Für die Vertreter von RWE Power steht fest: „Die Prüfung von Alternativen lässt keine andere Lösung als den Standort Rheinfeld“ für das Großprojekt zu. Auch die ins Gespräch gebrachte Trasse über den Silbersee lasse sich aufgrund der Besiedlung und des besonders geschützten FFH-Gebietes nicht realisieren. Die Rheinwasserqualität erfülle die Voraussetzungen, um den Garzweiler See und den eines Tages volumenmäßig zweitgrößten See Deutschlands „Hambach“ zu befüllen. Hier setzten die Zweifel von Norbert Grimbach an. Der Vorsitzende des Naturschutzbeirates im Rhein-Kreis Neuss kann nicht nachvollziehen, dass ausgerechnet dort Wasser abgezapft werde, wo zwar geklärte aber immer noch belastete Reststoffe aus den nahen Chemieanlagen in den Rhein kämen.

Beweissicherung mit Blick auf Gebäudeschäden
Die Frage des Rheinfelders Reinhard Hauschild nach einer Beweissicherung angesichts der durch die Verpressung von Leitungen möglichen Gebäudeschäden beantwortete RWE Power mit einer Zusage: „Wir gehen aufgrund unserer Erfahrungen nicht von Schäden aus, aber wir können in bestimmten Bereichen eine Beweissicherung durchführen. Bei mehr als 200 Meter entfernten Gebäuden sind Auswirkungen definitiv ausgeschlossen.“ Er wolle neben seinem Hof bauen und will das Grundstück nicht für den Leitungsbau zur Verfügung stellen, „werde ich enteignet“, fragte ein Landwirt. Die Antwort: Wenn Baurecht in der Leitungstrasse vorhanden sei, könne RWE Power mit Blick aufs Allgemeinwohl das „Grundabtretungsrecht“ geltend machen, wenn alle notwendigen Beschlüsse gefasst seien.

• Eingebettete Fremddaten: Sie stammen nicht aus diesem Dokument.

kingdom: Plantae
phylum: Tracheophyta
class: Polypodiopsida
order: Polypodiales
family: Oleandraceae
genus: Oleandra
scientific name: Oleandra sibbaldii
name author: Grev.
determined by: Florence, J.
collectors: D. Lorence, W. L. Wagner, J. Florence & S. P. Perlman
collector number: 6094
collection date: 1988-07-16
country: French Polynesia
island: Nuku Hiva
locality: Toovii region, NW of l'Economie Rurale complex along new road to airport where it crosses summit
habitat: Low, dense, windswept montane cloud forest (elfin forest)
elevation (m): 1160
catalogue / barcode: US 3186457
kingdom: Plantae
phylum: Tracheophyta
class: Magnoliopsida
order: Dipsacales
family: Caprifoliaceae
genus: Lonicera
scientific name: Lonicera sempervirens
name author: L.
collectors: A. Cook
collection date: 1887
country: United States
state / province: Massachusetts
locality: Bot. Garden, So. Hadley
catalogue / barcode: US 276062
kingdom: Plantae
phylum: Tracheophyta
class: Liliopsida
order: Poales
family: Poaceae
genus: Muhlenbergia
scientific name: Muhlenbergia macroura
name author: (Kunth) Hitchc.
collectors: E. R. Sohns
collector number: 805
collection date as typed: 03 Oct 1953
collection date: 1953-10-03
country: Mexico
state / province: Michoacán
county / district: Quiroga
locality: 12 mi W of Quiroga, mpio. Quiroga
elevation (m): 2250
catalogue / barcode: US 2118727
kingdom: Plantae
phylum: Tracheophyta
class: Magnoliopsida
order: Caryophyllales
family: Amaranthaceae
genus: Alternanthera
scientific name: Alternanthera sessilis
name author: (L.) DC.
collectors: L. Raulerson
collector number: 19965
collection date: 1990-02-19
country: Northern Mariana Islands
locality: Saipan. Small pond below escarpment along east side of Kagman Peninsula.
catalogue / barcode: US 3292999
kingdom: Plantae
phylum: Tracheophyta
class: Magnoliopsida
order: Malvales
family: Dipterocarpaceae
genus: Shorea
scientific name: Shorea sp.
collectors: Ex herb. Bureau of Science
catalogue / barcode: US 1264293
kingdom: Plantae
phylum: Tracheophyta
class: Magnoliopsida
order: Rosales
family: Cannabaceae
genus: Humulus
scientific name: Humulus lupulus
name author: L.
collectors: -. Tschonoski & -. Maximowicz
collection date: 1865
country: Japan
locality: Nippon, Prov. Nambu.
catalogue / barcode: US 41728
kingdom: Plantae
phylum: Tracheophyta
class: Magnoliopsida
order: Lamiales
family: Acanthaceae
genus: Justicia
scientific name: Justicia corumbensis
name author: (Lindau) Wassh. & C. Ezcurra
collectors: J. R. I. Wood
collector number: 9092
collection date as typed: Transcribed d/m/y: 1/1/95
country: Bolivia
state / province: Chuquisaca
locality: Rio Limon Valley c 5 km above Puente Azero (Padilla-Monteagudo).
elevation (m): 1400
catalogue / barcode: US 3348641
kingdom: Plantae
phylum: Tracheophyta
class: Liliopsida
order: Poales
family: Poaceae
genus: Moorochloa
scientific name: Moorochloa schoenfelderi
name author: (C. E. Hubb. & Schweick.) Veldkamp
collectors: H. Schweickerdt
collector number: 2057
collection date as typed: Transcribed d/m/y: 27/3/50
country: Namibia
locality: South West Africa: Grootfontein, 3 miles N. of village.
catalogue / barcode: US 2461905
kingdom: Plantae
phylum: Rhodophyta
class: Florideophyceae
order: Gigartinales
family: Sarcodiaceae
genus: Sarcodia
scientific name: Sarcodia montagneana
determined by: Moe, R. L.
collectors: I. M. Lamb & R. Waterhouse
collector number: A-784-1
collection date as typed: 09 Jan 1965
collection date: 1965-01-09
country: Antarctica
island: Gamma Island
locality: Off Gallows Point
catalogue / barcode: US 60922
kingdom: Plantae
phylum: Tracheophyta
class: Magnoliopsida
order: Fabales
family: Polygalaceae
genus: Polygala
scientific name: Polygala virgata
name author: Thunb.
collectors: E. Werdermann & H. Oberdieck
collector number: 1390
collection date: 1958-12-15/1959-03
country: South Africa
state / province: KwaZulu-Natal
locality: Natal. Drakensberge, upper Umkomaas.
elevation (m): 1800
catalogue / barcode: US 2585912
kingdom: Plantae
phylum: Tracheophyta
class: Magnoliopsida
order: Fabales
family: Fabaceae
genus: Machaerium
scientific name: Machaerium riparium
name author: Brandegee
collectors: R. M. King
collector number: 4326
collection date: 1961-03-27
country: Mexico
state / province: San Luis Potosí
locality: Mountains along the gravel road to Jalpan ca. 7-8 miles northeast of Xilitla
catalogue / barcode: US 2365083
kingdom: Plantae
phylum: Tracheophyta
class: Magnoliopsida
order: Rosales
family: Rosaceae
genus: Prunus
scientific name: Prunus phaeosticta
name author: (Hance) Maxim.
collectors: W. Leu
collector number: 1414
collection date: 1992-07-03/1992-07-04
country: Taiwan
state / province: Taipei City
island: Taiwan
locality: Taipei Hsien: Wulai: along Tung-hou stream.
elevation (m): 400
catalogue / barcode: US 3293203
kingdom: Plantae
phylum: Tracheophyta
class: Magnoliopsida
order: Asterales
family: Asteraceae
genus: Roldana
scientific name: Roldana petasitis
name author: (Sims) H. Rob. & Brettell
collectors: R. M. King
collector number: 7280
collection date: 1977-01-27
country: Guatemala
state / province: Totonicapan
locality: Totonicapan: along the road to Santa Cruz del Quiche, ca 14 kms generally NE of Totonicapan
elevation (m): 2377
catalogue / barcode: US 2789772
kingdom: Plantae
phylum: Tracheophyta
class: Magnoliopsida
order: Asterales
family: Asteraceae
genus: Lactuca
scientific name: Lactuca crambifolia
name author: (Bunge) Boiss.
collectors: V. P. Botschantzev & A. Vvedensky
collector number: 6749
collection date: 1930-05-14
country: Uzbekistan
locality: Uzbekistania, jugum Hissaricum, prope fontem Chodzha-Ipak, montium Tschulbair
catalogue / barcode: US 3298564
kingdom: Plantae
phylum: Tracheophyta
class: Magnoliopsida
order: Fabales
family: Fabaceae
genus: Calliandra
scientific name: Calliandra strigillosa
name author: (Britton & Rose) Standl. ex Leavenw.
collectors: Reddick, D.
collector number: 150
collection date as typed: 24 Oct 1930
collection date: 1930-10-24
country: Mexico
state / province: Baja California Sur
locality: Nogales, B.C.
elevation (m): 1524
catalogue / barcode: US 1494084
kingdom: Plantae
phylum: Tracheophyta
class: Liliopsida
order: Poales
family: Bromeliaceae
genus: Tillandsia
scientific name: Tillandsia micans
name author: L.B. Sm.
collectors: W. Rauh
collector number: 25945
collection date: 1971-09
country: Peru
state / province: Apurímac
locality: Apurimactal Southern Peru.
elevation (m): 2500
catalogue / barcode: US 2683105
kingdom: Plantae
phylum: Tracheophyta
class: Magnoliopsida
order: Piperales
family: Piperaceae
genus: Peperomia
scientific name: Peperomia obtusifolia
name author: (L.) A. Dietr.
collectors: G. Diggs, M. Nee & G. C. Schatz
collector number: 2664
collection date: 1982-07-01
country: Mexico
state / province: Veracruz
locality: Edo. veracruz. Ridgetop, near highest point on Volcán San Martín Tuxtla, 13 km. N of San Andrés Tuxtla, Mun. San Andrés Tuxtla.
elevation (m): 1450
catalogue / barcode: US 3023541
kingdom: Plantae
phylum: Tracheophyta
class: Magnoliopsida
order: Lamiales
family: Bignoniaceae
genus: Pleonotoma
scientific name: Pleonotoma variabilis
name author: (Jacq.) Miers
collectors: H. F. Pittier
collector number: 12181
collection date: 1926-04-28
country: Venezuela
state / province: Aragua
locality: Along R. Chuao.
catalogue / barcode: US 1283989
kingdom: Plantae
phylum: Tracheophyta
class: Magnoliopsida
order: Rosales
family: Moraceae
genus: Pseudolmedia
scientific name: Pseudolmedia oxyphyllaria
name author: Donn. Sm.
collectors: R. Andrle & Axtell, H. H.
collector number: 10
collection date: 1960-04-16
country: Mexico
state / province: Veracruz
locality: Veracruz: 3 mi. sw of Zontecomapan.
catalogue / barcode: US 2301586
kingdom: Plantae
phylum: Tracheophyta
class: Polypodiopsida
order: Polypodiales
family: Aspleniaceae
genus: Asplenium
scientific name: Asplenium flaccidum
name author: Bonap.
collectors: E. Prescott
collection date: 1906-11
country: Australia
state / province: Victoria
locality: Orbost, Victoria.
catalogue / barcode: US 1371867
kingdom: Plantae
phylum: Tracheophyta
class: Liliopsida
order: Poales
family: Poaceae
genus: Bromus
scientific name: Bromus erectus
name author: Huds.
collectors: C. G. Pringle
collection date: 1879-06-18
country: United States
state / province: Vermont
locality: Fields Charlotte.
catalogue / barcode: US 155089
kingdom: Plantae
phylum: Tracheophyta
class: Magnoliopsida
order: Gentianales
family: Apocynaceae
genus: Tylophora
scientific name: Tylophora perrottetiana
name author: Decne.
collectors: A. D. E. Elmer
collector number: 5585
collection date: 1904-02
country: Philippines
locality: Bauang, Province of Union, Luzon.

Carina Siepen wies auf mögliche Umsatzeinbußen während des Baus hin und nahm zur Kenntnis, dass alle Zufahrten auch zum Landgasthaus Piwipp sichergestellt werden, Umsatzausfälle allerdings nicht vorgesehen sind. In der Bauphase wolle RWE Power wie schon bei anderen Projekten mit dem Konzept „Offenes Baubüro“ arbeiten: „Wir haben immer Lösungen gefunden.“

Angesprochen wurden gestern Abend nahezu alle Themen, die mit dem „Jahrhundert-Bauwerk“ zusammenhängen. Von der Lärm- über die Verkehrsentwicklung, die Deichquerung, Sicherungsmaßnahmen bei Katastrophen, Auswirkungen auf die Schifffahrt sowie den Fischbestand bis hin zur Gestaltung des Großgebäudes („Wir wollen unterhalb der Deichkrone bleiben, das Bauwerk soll optisch so gestaltet werden, dass es nicht besonders auffällt“). Die Vertreter der Bezirksregierung und von RWE Power hatten nicht immer einen leichten Stand, auch weil sie gar nicht für alle Fragen und Lösungen zuständig sind. Die Vertreter des Unternehmens und der Bezirksregierung warben geradezu dafür, alle Einwände und Stellungnahmen bis zum 17. April an die Behörde zu schicken. Für die Träger öffentlicher Belange endet die Frist morgen am 31. März. „ich kann Sie beruhigen, wir sind mit unserer Stellungnahme fertig“, erklärte der Bürgermeister. Lierenfeld beschrieb zudem einen gewissen Sinneswandel: „Vor ein paar Monaten war ich der Meinung, da ist nichts mehr zu machen. Jetzt frage ich, ob das gesamte Verfahren angesichts der veränderten Ausgangsposition noch korrekt ist?“ Und letztlich gelte: „Die Messe ist gelesen, wenn alles gelesen ist. Auch die Stadt ist übrigens im betroffenen Bereich Grundstückseigentümer...“

Äußerungen (Einwendungen oder Stellungnahmen) zum Plan/Vorhaben können noch bis zum 17. April (einschließlich) vorgebracht werden:
- per Mail an braunkohlenplanung@brk.nrw.de
- per Post an die Bezirksregierung Köln, Dezernat 32, 50606 Köln
- per Fax an die Bezirksregierung 0221 147 2905
- zur Niederschrift bei der Bezirksregierung Köln
- Abgabe im Rathaus Dormagen, die weiterleitet.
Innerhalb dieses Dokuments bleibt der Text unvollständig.